A little-known Czech investor from a suburb in Prague has taken over a scandal-ridden German travel portal and a huge area of business.
Unister, the fallen online travel company, started out small, became an internet sensation and package tour giant, before suddenly ending in insolvency when its founder died in a plane crash.
Rumors about meetings in Venice, an Israeli diamond dealer and a suitcase packed with counterfeit cash made Unister’s story one of the most colorful of 2016.
When Thomas Wagner was killed in the crash of his private jet, his empire, made up of a complex web of 40 travel sites, fell apart.
Now, a new chapter is opening for some of Unister’s travel portals as Prague investor Jakub Havrlant takes over. His firm, Rockaway bought the German startup’s vacation portals with Chinese money.
Mr. Havrlant is unknown in Germany, but back home in the Czech Republic, he is feted as a wunderkind. He is quietly spoken and confided to Handelsblatt that chatting with journalists isn’t really his thing.
But he is sharp, focused and knows how to get what he wants.
He beat six powerful rivals including big names such as TV station Pro Sieben to seize Unister’s portals. According to Czech media, he paid €75 million for the sites. He himself declined to name the sum, and merely stated, “There’s a lot to do now.”
A young graduate of Prague’s business university, he set up a rental portal early in his career that soon became profitable. He used the proceeds to build up his holding company Rockaway which put €500 million in eastern European travel portals, e-commerce and financial comparisons, generating €1.8 billion in revenues last year.

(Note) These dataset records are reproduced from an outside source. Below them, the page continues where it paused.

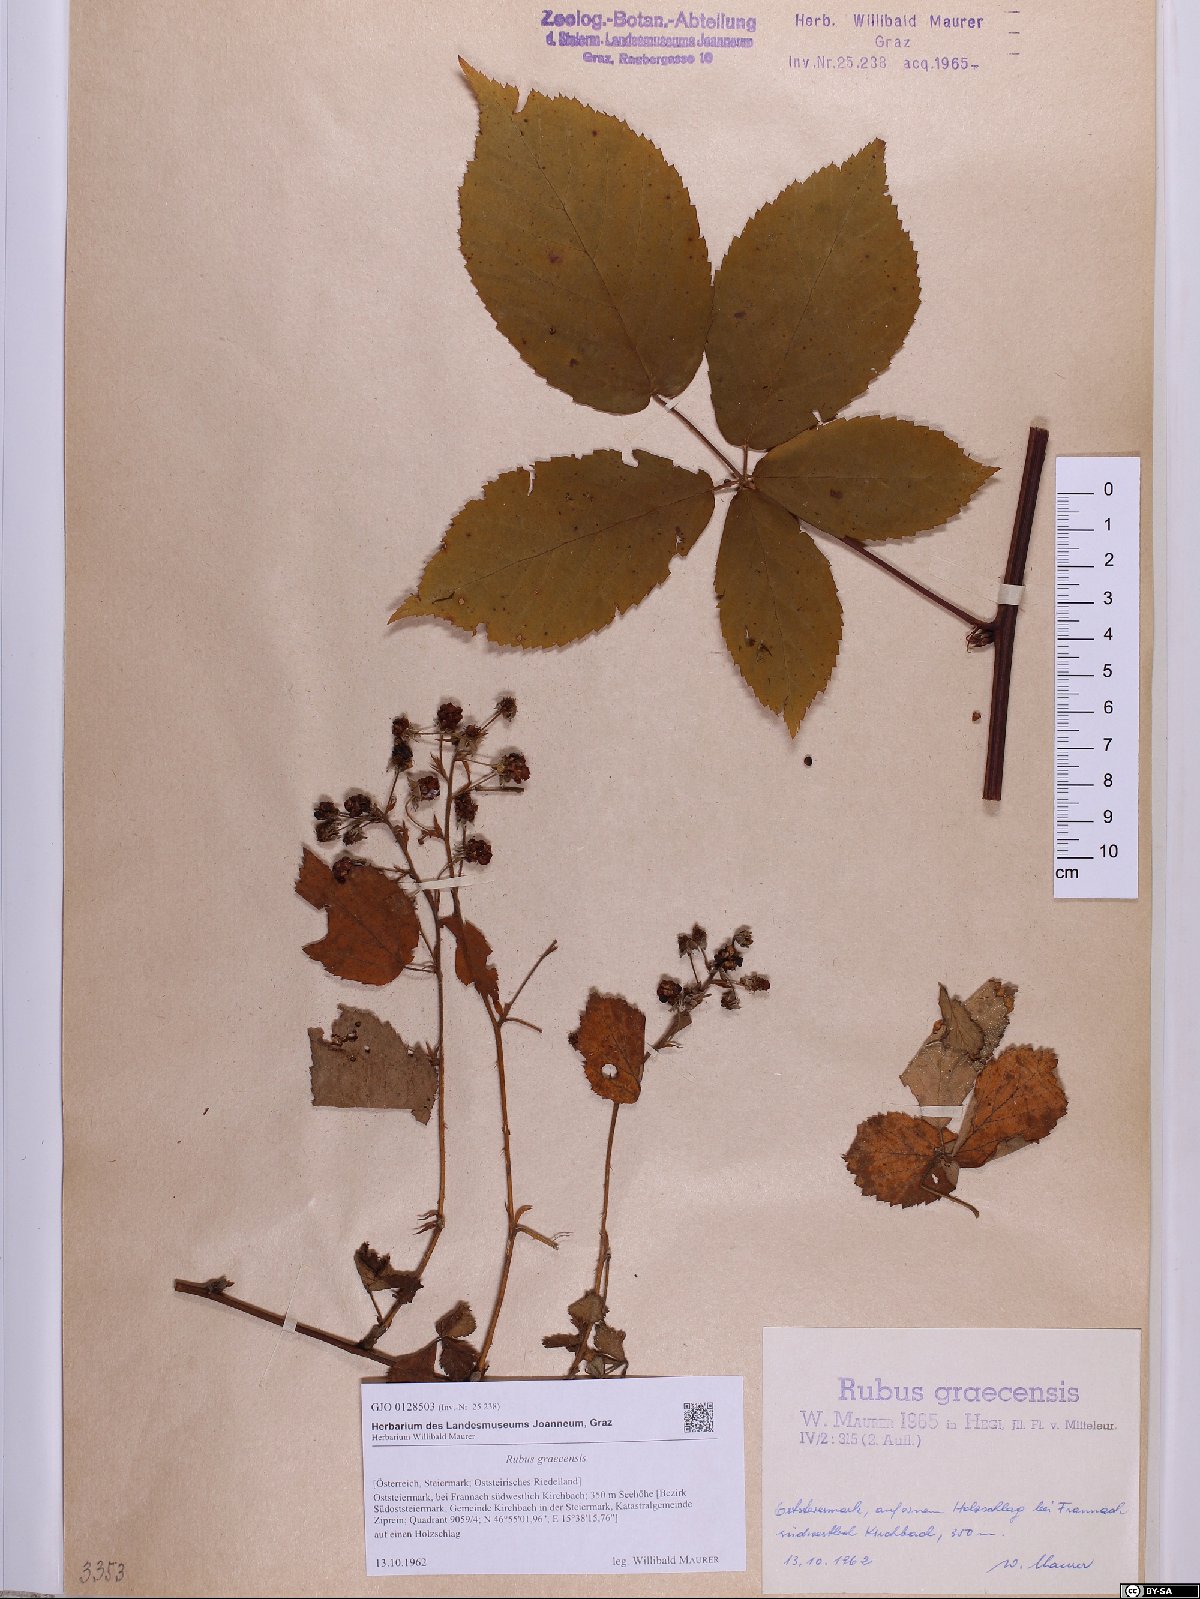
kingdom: Plantae
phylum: Tracheophyta
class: Magnoliopsida
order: Rosales
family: Rosaceae
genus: Rubus
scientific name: Rubus graecensis
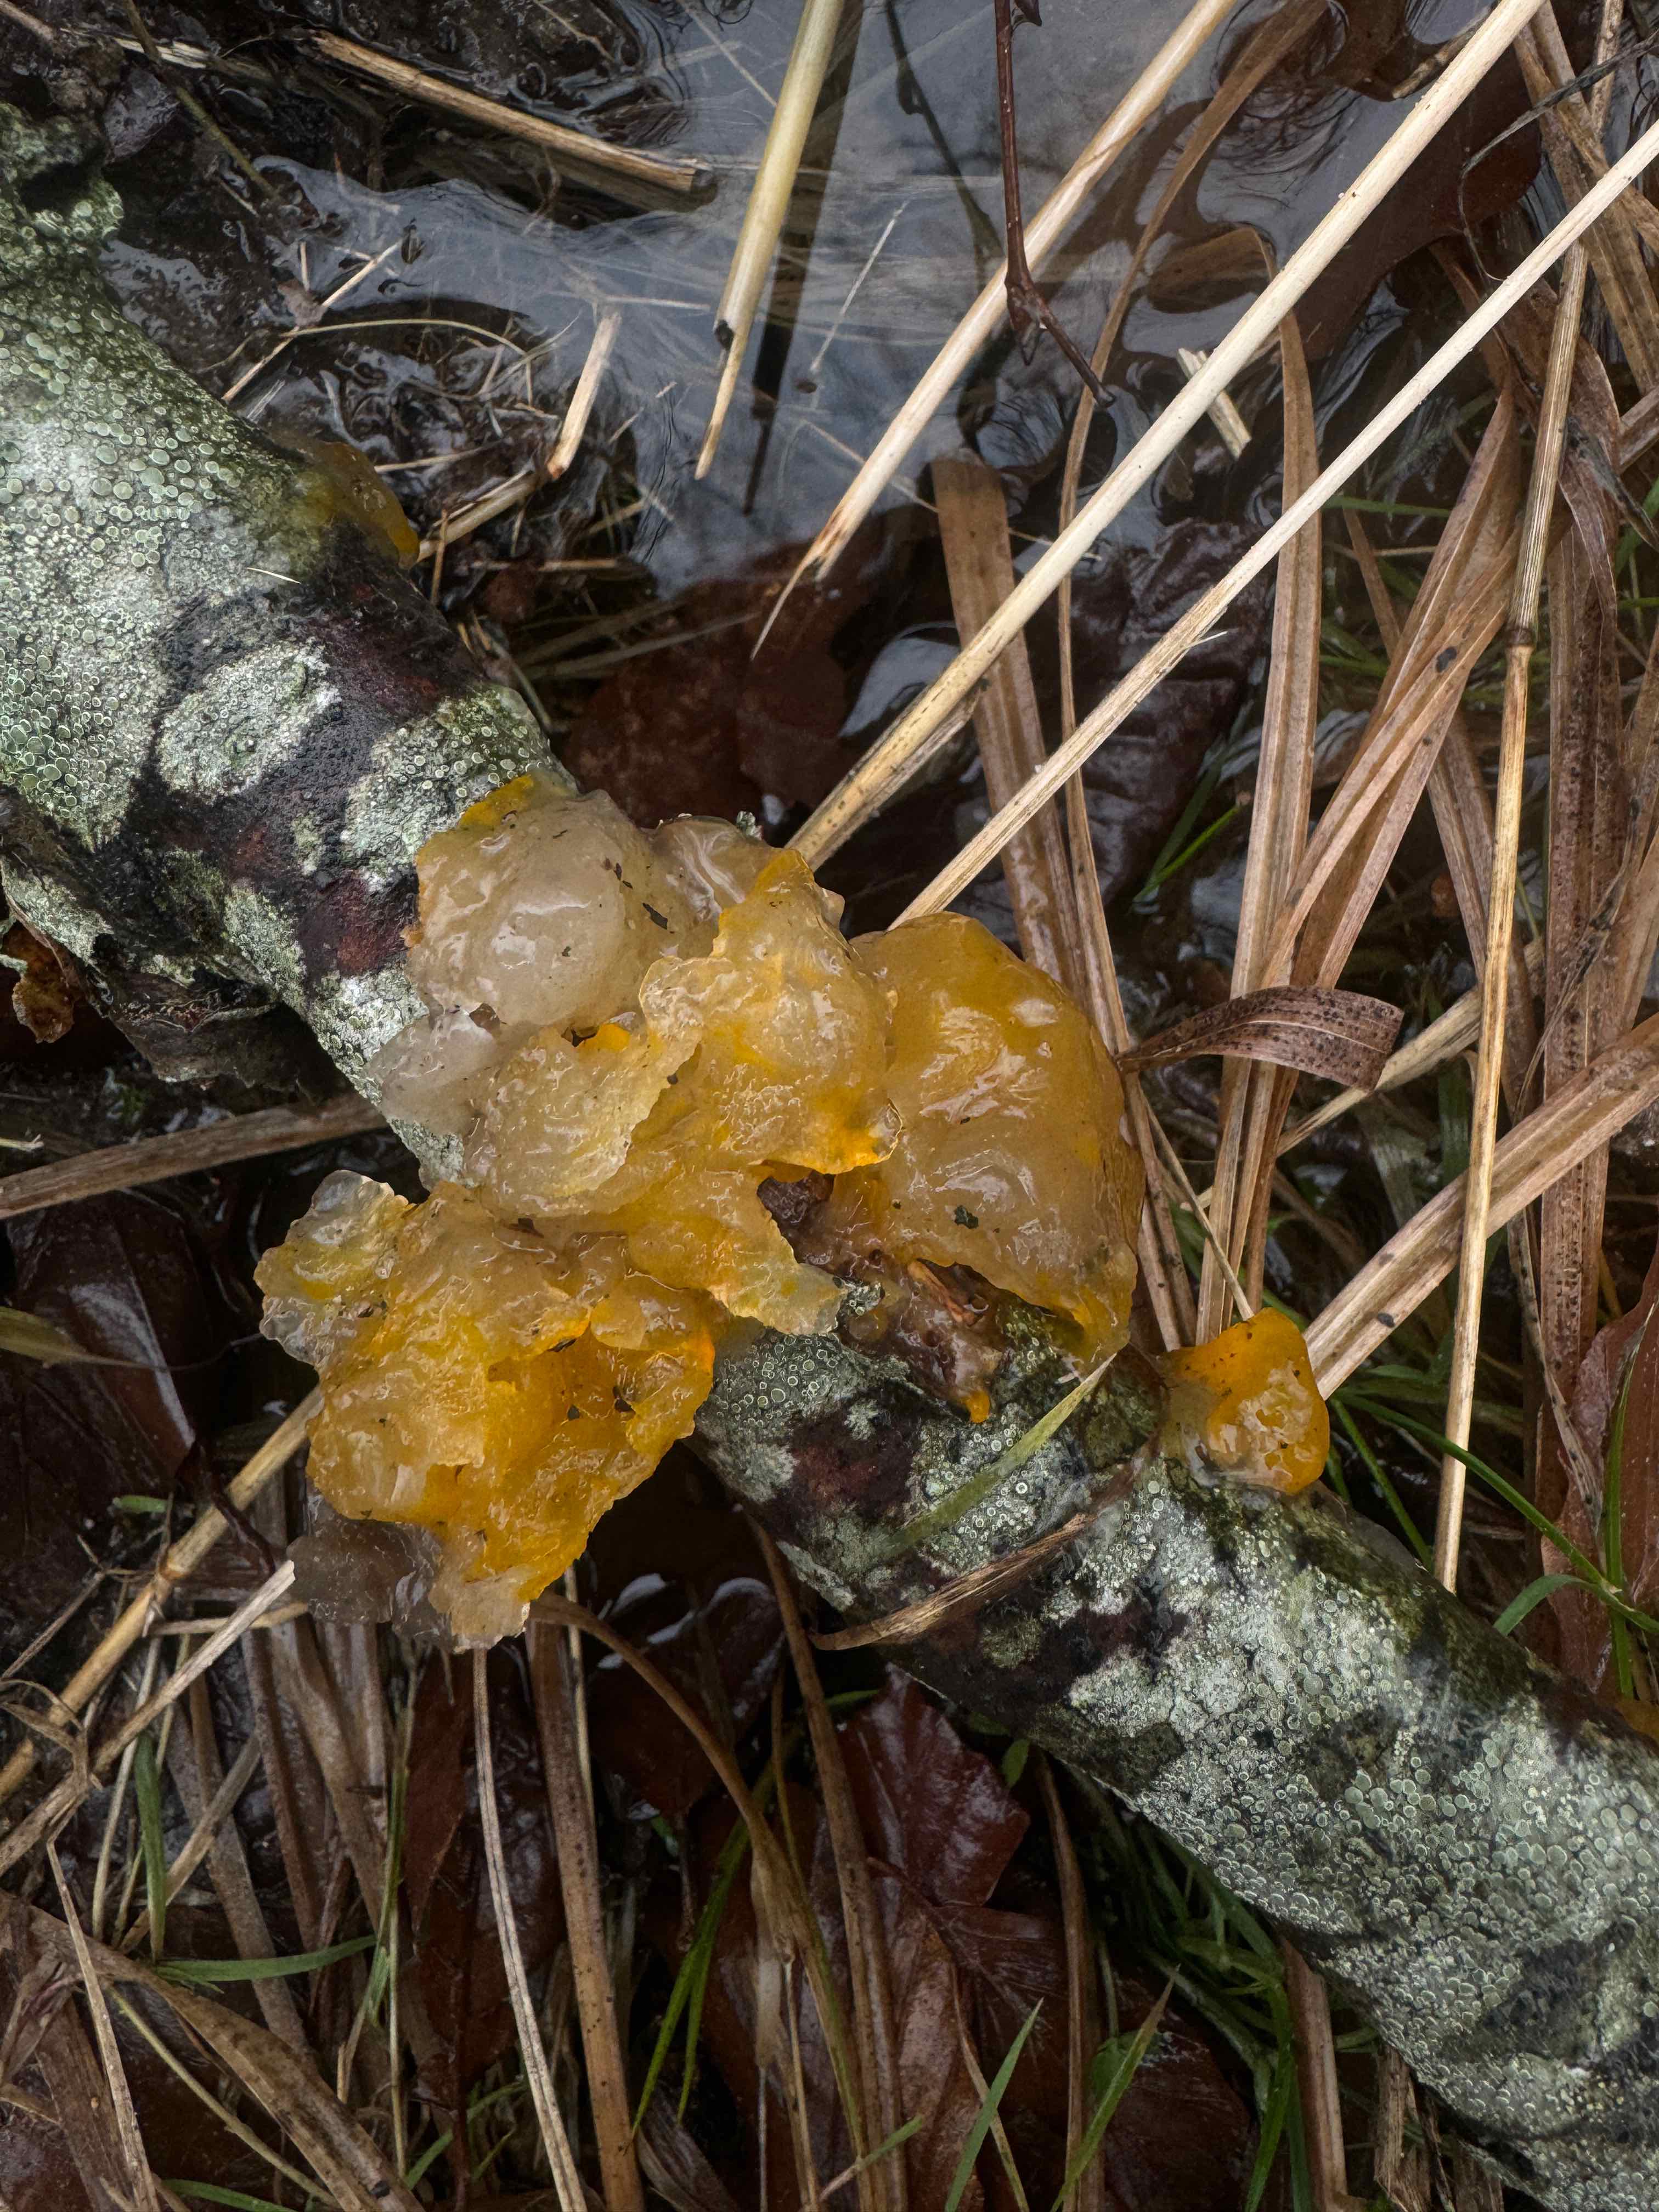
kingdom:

He expanded, bought an internet department store which delivers to central and eastern Europe, unlike industry giant Amazon, financed by Czech oligarch Daniel Křetinský, the billionaire owner of Sparta Prague.
A bigger fish, Chinese gas and oil company CEFC, financed Mr. Havrlant’s next purchase, the travel portal “Invia,” the market leader in the Czech Republic, the Slovak Republic, Poland and Hungary. The portals he bought from Unister will be folded into the offering.
CEFC has been developing its tourism business for some time now and the privately owned company from Shanghai also owns Sparta Prague’s local rival Slavia Prague.
Modest Mr. Havrlant isn’t focusing on the scandal; he’s busy growing the business. His new step is a risky one: while he claims the former Unister portals – and 520 employees in Leipzig – recently made a profit, the scandal damaged their reputation and some former market leaders have ceded their spots to rival Holidaycheck.
The portal is also promising to change its ways from questionable past practices such as selling travel coupons which vacationers struggled to redeem post-bankruptcy, or making vacation guests buy expensive and unwanted additional services.
The future is brighter, Mr. Havrlant hopes, and it goes beyond Germany’s borders. For now though, things are already different. “We will focus on customer satisfaction,” Mr. Havrlant said, “not on artificial growth.”